PROBLEM | Reproduce all the material verbatim, down to the last line.

● ● ● ● ● ● ●

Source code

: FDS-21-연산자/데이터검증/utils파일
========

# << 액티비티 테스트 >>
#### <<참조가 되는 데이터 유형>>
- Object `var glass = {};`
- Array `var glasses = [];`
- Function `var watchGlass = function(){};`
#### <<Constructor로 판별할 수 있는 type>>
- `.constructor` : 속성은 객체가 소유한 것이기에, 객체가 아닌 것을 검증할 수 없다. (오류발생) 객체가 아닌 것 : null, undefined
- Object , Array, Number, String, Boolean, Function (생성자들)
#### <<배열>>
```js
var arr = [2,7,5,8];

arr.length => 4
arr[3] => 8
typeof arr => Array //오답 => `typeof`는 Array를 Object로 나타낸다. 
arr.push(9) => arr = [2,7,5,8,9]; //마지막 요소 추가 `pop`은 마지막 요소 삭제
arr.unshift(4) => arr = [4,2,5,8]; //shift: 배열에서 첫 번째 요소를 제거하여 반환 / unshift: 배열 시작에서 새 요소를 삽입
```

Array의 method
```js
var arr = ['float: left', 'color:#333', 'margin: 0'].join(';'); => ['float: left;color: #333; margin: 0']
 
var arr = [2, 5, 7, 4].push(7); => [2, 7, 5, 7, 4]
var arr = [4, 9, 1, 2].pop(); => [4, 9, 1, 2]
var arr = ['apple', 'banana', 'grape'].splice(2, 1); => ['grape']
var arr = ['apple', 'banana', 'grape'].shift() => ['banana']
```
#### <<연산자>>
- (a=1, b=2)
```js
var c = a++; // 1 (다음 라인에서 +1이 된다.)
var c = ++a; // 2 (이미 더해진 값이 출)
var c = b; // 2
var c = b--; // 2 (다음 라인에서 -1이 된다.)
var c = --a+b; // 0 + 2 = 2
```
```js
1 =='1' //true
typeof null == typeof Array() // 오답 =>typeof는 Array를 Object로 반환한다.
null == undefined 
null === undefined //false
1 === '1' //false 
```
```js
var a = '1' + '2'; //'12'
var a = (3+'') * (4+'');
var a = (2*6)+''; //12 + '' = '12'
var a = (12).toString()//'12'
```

● ● ● ● ● ● ●

RESPONSE FOR THIS EXERCISE |
Source code

: FDS-21-연산자/데이터검증/utils파일
========

# << 액티비티 테스트 >>
#### <<참조가 되는 데이터 유형>>
- Object `var glass = {};`
- Array `var glasses = [];`
- Function `var watchGlass = function(){};`
#### <<Constructor로 판별할 수 있는 type>>
- `.constructor` : 속성은 객체가 소유한 것이기에, 객체가 아닌 것을 검증할 수 없다. (오류발생) 객체가 아닌 것 : null, undefined
- Object , Array, Number, String, Boolean, Function (생성자들)
#### <<배열>>
```js
var arr = [2,7,5,8];

arr.length => 4
arr[3] => 8
typeof arr => Array //오답 => `typeof`는 Array를 Object로 나타낸다. 
arr.push(9) => arr = [2,7,5,8,9]; //마지막 요소 추가 `pop`은 마지막 요소 삭제
arr.unshift(4) => arr = [4,2,5,8]; //shift: 배열에서 첫 번째 요소를 제거하여 반환 / unshift: 배열 시작에서 새 요소를 삽입
```

Array의 method
```js
var arr = ['float: left', 'color:#333', 'margin: 0'].join(';'); => ['float: left;color: #333; margin: 0']
 
var arr = [2, 5, 7, 4].push(7); => [2, 7, 5, 7, 4]
var arr = [4, 9, 1, 2].pop(); => [4, 9, 1, 2]
var arr = ['apple', 'banana', 'grape'].splice(2, 1); => ['grape']
var arr = ['apple', 'banana', 'grape'].shift() => ['banana']
```
#### <<연산자>>
- (a=1, b=2)
```js
var c = a++; // 1 (다음 라인에서 +1이 된다.)
var c = ++a; // 2 (이미 더해진 값이 출)
var c = b; // 2
var c = b--; // 2 (다음 라인에서 -1이 된다.)
var c = --a+b; // 0 + 2 = 2
```
```js
1 =='1' //true
typeof null == typeof Array() // 오답 =>typeof는 Array를 Object로 반환한다.
null == undefined 
null === undefined //false
1 === '1' //false 
```
```js
var a = '1' + '2'; //'12'
var a = (3+'') * (4+'');
var a = (2*6)+''; //12 + '' = '12'
var a = (12).toString()//'12'
```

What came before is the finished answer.